**WHAT YOU WILL DO:** Pick out the lines in the listing below that contain the word "translate" and copy them.

☆ ☆ ☆

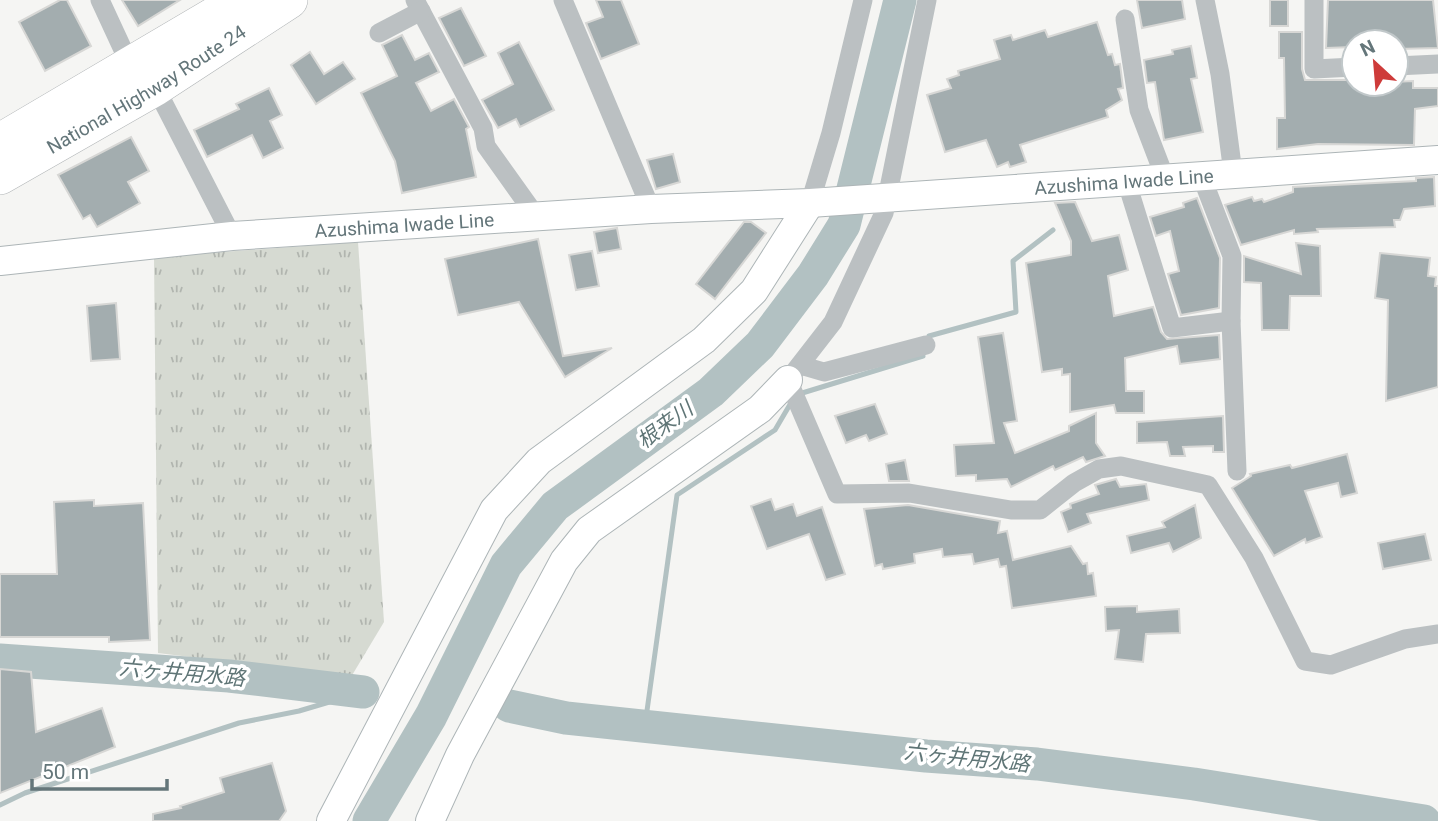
<svg xmlns="http://www.w3.org/2000/svg" width="1438" height="821" font-family="Roboto,'Noto Sans JP',sans-serif">
	<style>
		.grass { fill: url(#grass-tufts) }
		.lines { fill: none; stroke-linecap: round; stroke-linejoin: round }
		.stream { stroke: #b2c1c2; stroke-width: 5 }
		.river { stroke: #b2c1c2; stroke-width: 33 }
		.building { fill: #a3adaf; stroke: #d7d7d5; stroke-width: 2 }
		.secondary-casing { stroke: #adb5b7; stroke-width: 30 }
		.highway-casing { stroke: #b1b5b7; stroke-width: 38 }
		.street { stroke: #bbc0c2; stroke-width: 19 }
		.secondary { stroke: #fff; stroke-width: 28 }
		.highway { stroke: #fff; stroke-width: 37 }
		.labels { text-anchor: middle; dominant-baseline: central; stroke-width: 7; stroke-linejoin: round; paint-order: stroke }
		.street-label { font-size: 19px; fill: #64767a; stroke: #fff }
		.water-label { font-size: 21px; font-style: italic; fill: #5f7576; stroke: #fff }
	</style>
	<defs>
		<pattern id="grass-tufts" width="24" height="20" patternUnits="userSpaceOnUse" patternTransform="scale(1.75)"><rect width="24" height="20" fill="#d6dad2"/><path d="M3 7l-1-3M5 7V3M7 7l1-3M15 17l-1-3M17 17v-4M19 17l1-3" fill="none" stroke="#b1b5af"/></pattern>
	</defs>
	<rect width="100%" height="100%" fill="#f5f5f3"/>
	<path class="grass" d="M358,242L384,622L351,677L158,653L154,257Z"/>
	<g class="lines">
		<g class="stream">
			<path d="M930,342L929,336L1016,312L1013,261L1053,230"/>
			<path d="M799,394L923,356"/>
			<path d="M645,725L677,495L775,430L792,401"/>
			<path d="M0,805L25,793L239,723L299,711L363,692"/>
		</g>
		<g class="river">
			<path d="M0,660L229,676L363,692"/>
			<path d="M509,706L566,718L926,756L1037,764L1194,784L1424,821"/>
			<path d="M369,821L431,716L506,565L555,506L711,392L760,345L813,275L844,225L900,0"/>
		</g>
	</g>
	<g class="building">
		<path d="M60,0H67L91,46L45,71L19,22Z"/>
		<path d="M122,0H180L138,26Z"/>
		<path d="M596,0H621L639,44L601,59L586,23L603,17Z"/>
		<path d="M1137,0H1182L1185,19L1142,28Z"/>
		<rect x="1270" y="0" width="18" height="26"/>
		<path d="M1328,0H1433L1438,48L1396,49V42H1353V47L1326,48Z"/>
		<path d="M461,8L486,56L464,66L439,18Z"/>
		<path d="M1097,22L1108,55L1112,54L1115,65L1120,64L1123,88L1118,89L1122,100L1106,110L1108,117L1020,145L1026,162L1010,167L1008,162L997,167L986,140L945,152L927,95L951,88L947,79L959,75L958,71L1000,59L994,40L1011,35L1013,40L1045,30L1048,37Z"/>
		<path d="M1279,32H1302V69L1305,80H1354V84L1413,81V88H1438V106L1415,109L1414,145L1318,144L1277,149V118H1285L1284,58H1279Z"/>
		<path d="M402,35L415,60L429,53L439,72L416,83L431,111L454,99L469,127L466,129L476,177L402,193L395,161L361,93L397,76L382,45Z"/>
		<path d="M519,42L554,110L520,127L516,119L498,128L482,100L513,84L498,53Z"/>
		<path d="M1191,46L1197,78L1191,79L1203,132L1164,140L1155,82L1147,83L1144,60L1173,54L1172,50Z"/>
		<path d="M310,52L324,74L343,62L355,79L316,104L291,65Z"/>
		<path d="M269,88L282,115L270,121L283,148L263,158L252,135L207,157L194,130L239,109L236,104Z"/>
		<path d="M131,137L149,171L128,182L140,203L97,227L90,215L83,219L58,175Z"/>
		<path d="M673,154L680,182L656,189L647,160Z"/>
		<path d="M1434,177L1435,206L1404,209L1400,220H1394L1395,227L1317,229L1318,232L1294,234V230L1241,245L1225,205L1252,197L1254,201L1262,199L1264,202L1293,192V187L1416,181V178Z"/>
		<path d="M1197,198L1220,258L1219,308L1181,315L1168,274L1179,271L1170,231L1156,236L1150,217L1184,207L1183,203Z"/>
		<path d="M1075,202L1092,241L1119,235L1128,270L1108,276L1114,316L1153,307L1161,332L1167,339L1219,335L1220,359L1180,364L1177,346L1125,358L1126,391H1144V413H1116L1114,405L1070,412V374L1062,375V369L1042,372L1026,263L1071,255V241L1055,203Z"/>
		<path d="M744,222H751L766,233L715,299L696,284Z"/>
		<path d="M617,228L621,249L598,253L594,232Z"/>
		<path d="M538,239L563,356L612,348L565,377L519,302L458,315L445,259Z"/>
		<path d="M1296,243L1320,246L1321,296H1290L1289,330H1262L1261,283L1244,282V256L1301,274Z"/>
		<path d="M592,251L599,286L576,290L569,255Z"/>
		<path d="M1380,253L1430,258L1428,276L1436,277L1435,286H1438V387L1386,401L1388,300L1375,298Z"/>
		<path d="M116,303L120,359L91,361L87,306Z"/>
		<path d="M1003,333L1017,421L1004,423L1015,453L1069,431V426L1096,413V443L1105,456L1086,462L1083,457L1055,470L1053,466L1011,487L1007,479L976,481V475L956,476L954,445L994,443L978,337Z"/>
		<path d="M875,404L887,434L869,441L866,435L846,443L835,416Z"/>
		<path d="M1223,416L1224,452H1213V446L1183,447L1185,456H1170L1167,442L1137,443V422Z"/>
		<path d="M1347,454L1357,493L1341,497L1338,483L1305,491L1322,537L1306,543L1305,539L1274,556L1232,488L1251,476L1250,474L1290,465L1292,468Z"/>
		<path d="M905,460L909,481H889L886,464Z"/>
		<path d="M1116,479L1120,487L1146,484L1149,500L1087,514L1091,523L1068,532L1061,512L1071,508L1070,504L1099,494L1095,485Z"/>
		<path d="M771,499L775,510L793,504L797,516L822,507L845,574L826,580L809,534L767,549L751,506Z"/>
		<path d="M94,500V506L143,503L150,640L109,642V637H0V574H57L54,502Z"/>
		<path d="M908,505L1000,521L998,533L1007,531L1013,560L1071,546L1083,564L1087,563L1088,574L1093,573L1096,596L1012,608L1006,566L1000,567L998,559L974,564L972,554L943,557L942,549L914,554L915,563L883,569L882,564L875,566L864,509Z"/>
		<path d="M1195,505L1201,538L1173,552L1169,543L1131,553L1127,536L1165,527L1162,522Z"/>
		<path d="M1425,534L1431,560L1383,569L1378,543Z"/>
		<path d="M1137,606V612L1179,609L1180,633L1146,634L1143,662L1115,659L1119,630L1106,631L1105,607Z"/>
		<path d="M0,669L31,672L36,732L102,708L115,747L0,793Z"/>
		<path d="M272,763L286,811L279,821H153V814L181,808L180,806L224,792L220,778Z"/>
	</g>
	<g class="lines">
		<defs>
			<g id="secondary">
				<path id="s1" d="M0,261L232,236L651,209L810,203L1438,160"/>
				<path d="M331,821L494,510L539,461L704,340L754,291L810,203"/>
				<path d="M430,821L460,755L564,561L589,530L760,409L788,380"/>
			</g>
			<g id="highway">
				<path d="M0,142L241,0"/>
				<path id="s2" d="M0,176L154,88L289,0"/>
			</g>
		</defs>
		<use href="#secondary" class="secondary-casing"/>
		<use href="#highway" class="highway-casing"/>
		<g class="street">
			<path d="M100,0L131,67L154,88L163,102L232,236"/>
			<path d="M415,0L483,128L486,146L536,216"/>
			<path d="M563,0L651,209"/>
			<path d="M927,0L884,213L833,322L788,380L837,494L909,493L1011,510H1040L1074,483L1099,469L1121,466L1208,485L1254,558L1305,661L1331,665L1405,639L1438,634"/>
			<path d="M1205,0L1220,74L1233,173"/>
			<path d="M1314,0V69L1354,67"/>
			<path d="M1125,19L1139,110L1165,178"/>
			<path d="M379,33L421,11"/>
			<path d="M1396,66L1438,64"/>
			<path d="M1201,175L1232,256L1231,321L1237,471"/>
			<path d="M1126,180L1172,328L1231,321"/>
			<path d="M810,203L831,133L863,0"/>
			<path d="M800,365L824,372L926,345"/>
		</g>
		<use href="#secondary" class="secondary"/>
		<use href="#highway" class="highway"/>
	</g>
	<g class="labels">
		<g class="street-label">
			<text stroke="none"><textPath href="#s2" startOffset="170">National Highway Route 24</textPath></text>
			<text stroke="none"><textPath href="#s1" startOffset="1127">Azushima Iwade Line</textPath></text>
			<text stroke="none"><textPath href="#s1" startOffset="406">Azushima Iwade Line</textPath></text>
		</g>
		<g class="water-label">
			<text transform="translate(665 425) rotate(-36)">根来川</text>
			<text transform="translate(182 673) rotate(5)">六ヶ井用水路</text>
			<text transform="translate(967 758) rotate(6)">六ヶ井用水路</text>
		</g>
	</g>
	<g transform="translate(1375 63) rotate(334)"><circle r="33" fill="#ffffff" stroke="#c1c8ca" stroke-width="2"/>
	<path d="M0-5L12 26L0 18L-12 26Z" fill="#ce3b3a"/>
	<text y="-10" font-size="19" font-weight="bold" text-anchor="middle" fill="#64767a">N</text>
	</g>
	<path d="M32 779v10h135v-10" fill="none" stroke="#64767a" stroke-width="3.5"/>
	<text x="42" y="779" font-size="21" fill="#64767a" stroke="#ffffff" stroke-width="5" paint-order="stroke">50 m</text>
</svg>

☆ ☆ ☆

**SOLUTION FOR THIS EXERCISE:**
			<text transform="translate(665 425) rotate(-36)">根来川</text>
			<text transform="translate(182 673) rotate(5)">六ヶ井用水路</text>
			<text transform="translate(967 758) rotate(6)">六ヶ井用水路</text>
	<g transform="translate(1375 63) rotate(334)"><circle r="33" fill="#ffffff" stroke="#c1c8ca" stroke-width="2"/>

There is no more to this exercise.